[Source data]
Content starts

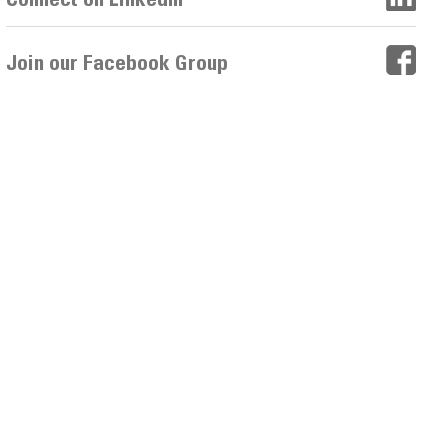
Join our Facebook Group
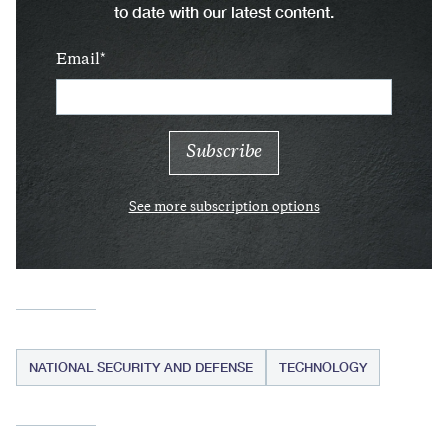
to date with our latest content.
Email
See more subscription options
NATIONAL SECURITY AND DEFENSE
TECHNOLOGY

Content ends

**Task to complete:** Rewrite the lines of the records starting at the line containing "to date with our latest content." and ending at the end of the records, changing "subscription" to "newsletter" and leaving everything else unchanged.

**Answer below:**
to date with our latest content.
Email
See more newsletter options
NATIONAL SECURITY AND DEFENSE
TECHNOLOGY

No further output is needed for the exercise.